PASSAGE —

▬▬▬▬▬▬

A couple years ago, Franck Rougier’s kids started waking up with headaches. His family had recently moved from New York to Seattle, into one of the U.S.’s only passive homes. “It was a complicated home,” Rougier told Digital Trends. “It had a lot of tech in there.” Despite his background in mechanical engineering, Rougier hadn’t fully figured out how to properly ventilate the energy-efficient, air-tight house, and CO2 was getting trapped in the bedrooms. Instead of manually working the ventilation system, he looked for an automated solution. He struck out. “Even the builder had never lived in a passive house,” he said. Instead, Rougier built his own, which would eventually become Kirio, a built-in home automation system that controls everything from lights to heating and cooling to the water tank. And it’s not just for passive homes.
“We don’t ever know who the homeowner is but we know everything about the structure.”
There are countless smart-home hubs homeowners can buy, but Kirio gets installed before you buy your home, while it’s being built. It can control both what builder would put in – air conditioning, lighting, water, and so on, — and the homeowner’s favorite gadgets — Nest thermostats, Alexa speakers, and smart locks, for example. “As long as something has a serial or diagnostic port, we can control it,” said Kirio’s CEO, Rob Green. The benefit is that instead of having your third-party sensor alert you there’s a leak, Kirio gets the message and sends another one out to shut off the water.
The heart of the system is a hub, though Kirio would prefer you don’t really call it that. It’s a white, rounded polygon with a big button in the middle. Inside, there are barometric , humidity, temperature, and vibration sensors, seven radios, a cable connection, and wired connectors for plugging it into a two-gang box. Rougier wants you to put it in your living room. Green thinks most will stick it in the garage. Either way, it will rely on sensors — wired or wireless — located throughout the home for data. Builders can even put sensors behind the walls if they want.
“We don’t ever know who the homeowner is, but we know everything about the structure,” said Green. Using a program called Smart Configure, installers enter the home’s square footage, layout, latitude and longitude, and so on. This means the builders don’t have to do programming themselves, they just get installation instructions. At the same time, Kirio gets the information it needs to effectively manage the house.
Kirio also uses machine learning to get to know the home’s inhabitants. As you move through your day, it gathers data to suggest scenarios. If you arrive home at 6:30, flip on the hallway light, change the setting on the thermostat, and turn on the TV in the kitchen enough times, it can create an “I’m Home” scenario. “Your device is what’s paired up, not you as a person,” said Rougier. “The idea is that as you move forward, you won’t have to use your phone, the home will just react as you move into the room and do things for you.” Smartphone-less kids can use the control panel on the wall. “The idea is to have this be for everybody and not have to an IT person in the house,” said Green.

▬▬▬▬▬▬

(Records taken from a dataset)
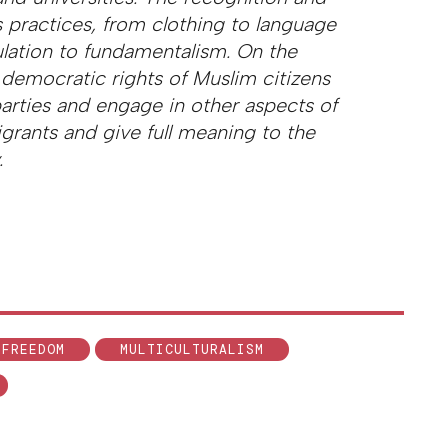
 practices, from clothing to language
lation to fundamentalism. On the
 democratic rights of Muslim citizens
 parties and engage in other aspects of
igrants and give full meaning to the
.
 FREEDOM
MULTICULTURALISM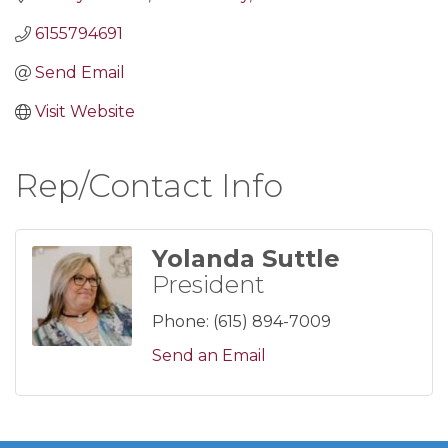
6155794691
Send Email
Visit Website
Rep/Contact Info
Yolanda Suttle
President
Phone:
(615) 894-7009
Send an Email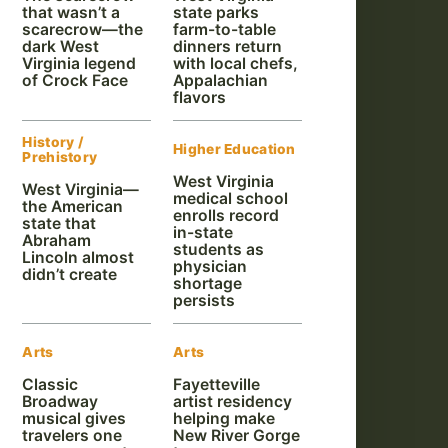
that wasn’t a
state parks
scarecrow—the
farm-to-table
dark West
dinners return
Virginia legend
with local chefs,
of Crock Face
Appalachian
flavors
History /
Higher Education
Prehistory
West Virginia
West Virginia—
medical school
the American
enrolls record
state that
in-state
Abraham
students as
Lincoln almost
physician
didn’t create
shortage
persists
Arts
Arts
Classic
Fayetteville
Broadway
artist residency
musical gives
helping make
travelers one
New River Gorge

▬▬▬▬▬▬

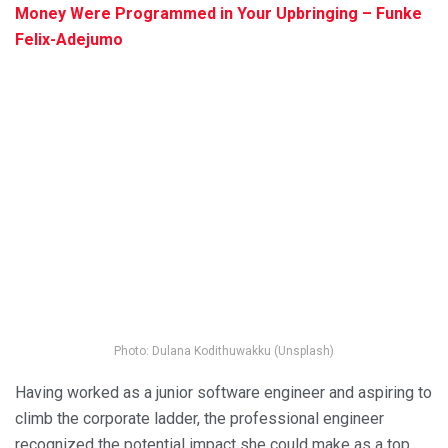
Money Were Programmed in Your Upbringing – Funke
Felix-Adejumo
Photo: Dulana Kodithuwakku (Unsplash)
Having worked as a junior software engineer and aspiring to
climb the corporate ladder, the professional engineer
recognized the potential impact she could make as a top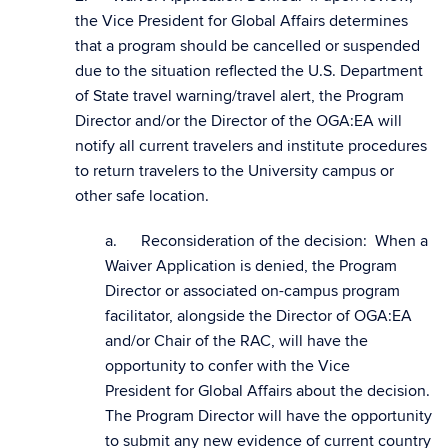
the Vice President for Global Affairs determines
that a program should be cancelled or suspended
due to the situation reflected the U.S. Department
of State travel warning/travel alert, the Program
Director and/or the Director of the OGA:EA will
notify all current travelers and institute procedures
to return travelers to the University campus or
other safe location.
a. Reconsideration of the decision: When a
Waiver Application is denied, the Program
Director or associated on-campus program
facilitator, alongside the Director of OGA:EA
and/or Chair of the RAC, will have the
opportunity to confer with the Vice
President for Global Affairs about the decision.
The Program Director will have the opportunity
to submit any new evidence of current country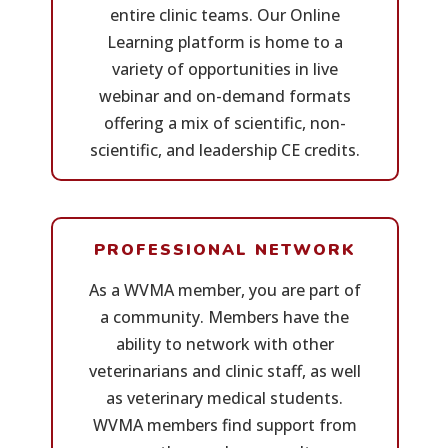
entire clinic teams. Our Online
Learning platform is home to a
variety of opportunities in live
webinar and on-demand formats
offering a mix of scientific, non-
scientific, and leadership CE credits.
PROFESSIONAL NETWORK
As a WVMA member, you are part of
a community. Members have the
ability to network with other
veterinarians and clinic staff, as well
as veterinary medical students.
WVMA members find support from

▬▬▬▬▬▬

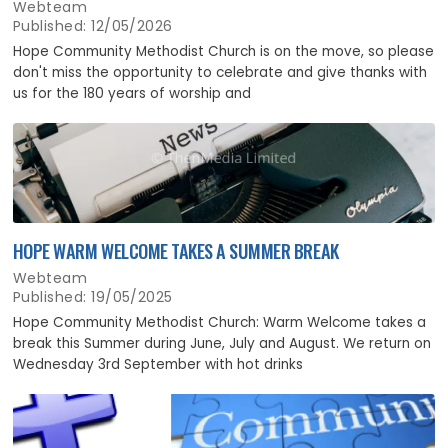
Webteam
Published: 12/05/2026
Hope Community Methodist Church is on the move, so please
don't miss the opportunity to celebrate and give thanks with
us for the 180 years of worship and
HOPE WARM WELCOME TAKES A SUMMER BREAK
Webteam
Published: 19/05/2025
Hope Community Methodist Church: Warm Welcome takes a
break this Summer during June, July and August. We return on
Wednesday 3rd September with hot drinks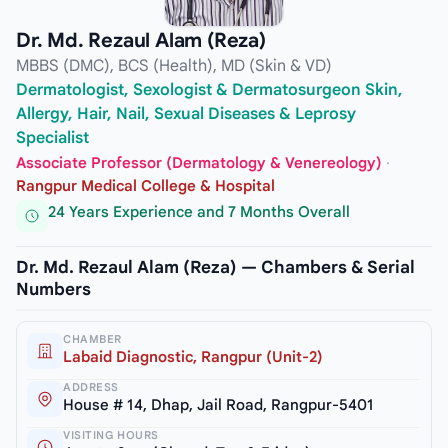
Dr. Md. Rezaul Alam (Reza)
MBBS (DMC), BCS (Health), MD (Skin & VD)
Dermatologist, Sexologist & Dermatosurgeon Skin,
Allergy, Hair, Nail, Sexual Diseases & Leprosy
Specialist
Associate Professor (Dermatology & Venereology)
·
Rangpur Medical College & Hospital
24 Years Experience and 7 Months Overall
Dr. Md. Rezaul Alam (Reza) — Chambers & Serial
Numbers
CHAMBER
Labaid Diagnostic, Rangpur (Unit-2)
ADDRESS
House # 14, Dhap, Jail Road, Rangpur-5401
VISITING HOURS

▬▬▬▬▬▬

WHAT YOU ARE ASKED TO DO —
Answer these questions from the article about the Kirio home automation system.
(a) Which city did Franck Rougier's family move from, and which city did they move to?
(b) How many radios are inside the Kirio hub?
(c) What program do installers use to enter a home's square footage, layout, latitude and longitude?
Answer from the article alone.

RESPONSE TO THE TASK —
(a) They moved from New York to Seattle.
(b) Seven.
(c) Smart Configure.